* _TASKS TO CARRY OUT_:
(A) According to the blog post, how many people went to the hospital after the ferry struck the pilings at the Grand Isle dock?
(B) Retype the part of the blog post starting with "What’s for Dinner" and going on through "body already rejected.".
** Opening SUPPLIED PASSAGE block **
This morning I read this article in the Burlington Free Press that informs me this:

A Lake Champlain Transportation ferry struck pilings at the Grand Isle dock Friday night, sending four people to the hospital with minor injuries.

Apparently it hit the pilings so it would “avoid crashing into the dock.”  The pilings, of course, are there to keep the ferry from hitting the dock.  This ferry, however, must have been going too fast.  Not only did four people get injured, but one car was damaged and “the pilings were knocked over.”

Whoa there, Captain, hit the breaks.  I found this to be a strangely curious and, I admit, amusing, local story.  But then I saw this ad in Seven Days, our local weekly:

Breaking Through Indeed

Breaking Through Indeed

This was far more amusing that the story itself.  Who knew they meant it literally?

What’s for Dinner

Last night I had the time to make a good dinner.  I whipped up cream of celery soup and fresh dinner rolls.  With fresh pears on the side.  It was wholesome and tasty.  The kids hated the soup, of course.  “This looks like throwup,” says the boy of joy.  He was serious.

OK, it did look a little like throwup, but only some kinds of throwup, not the gross kind.  Well, not the grossest kind.  But it did taste good–salty and fresh and creamy.  I guess you can’t have everything in a soup.  Especially one that your kids think looks like something your body already rejected.

At least the rolls were good.  They ate plenty of those.  So tonight I wondered what to make.  I had a lot less time.  The rest of the fam was off to the library where my daughter met a friend from school for some friend time.  It was me deciding and me making and I had had a long day.  I didn’t feel like making anything complicated at that point.  I just wanted to eat it.
** Closing SUPPLIED PASSAGE block **
** Opening INFORMATION block **
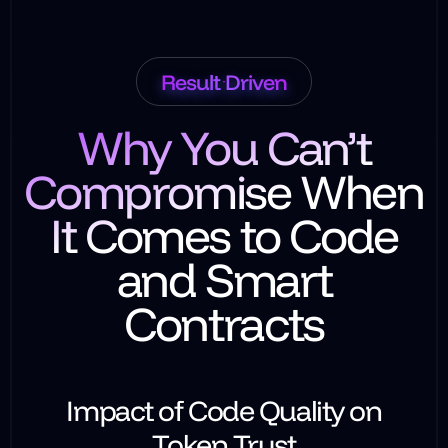
Result Driven
Why You Can’t
Compromise When
It Comes to Code
and Smart
Contracts
Impact of Code Quality on
Token Trust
** Closing INFORMATION block **
* _RESPONSES TO THE TASKS_:
(A) Four people went to the hospital with minor injuries.

(B)
What’s for Dinner

Last night I had the time to make a good dinner.  I whipped up cream of celery soup and fresh dinner rolls.  With fresh pears on the side.  It was wholesome and tasty.  The kids hated the soup, of course.  “This looks like throwup,” says the boy of joy.  He was serious.

OK, it did look a little like throwup, but only some kinds of throwup, not the gross kind.  Well, not the grossest kind.  But it did taste good–salty and fresh and creamy.  I guess you can’t have everything in a soup.  Especially one that your kids think looks like something your body already rejected.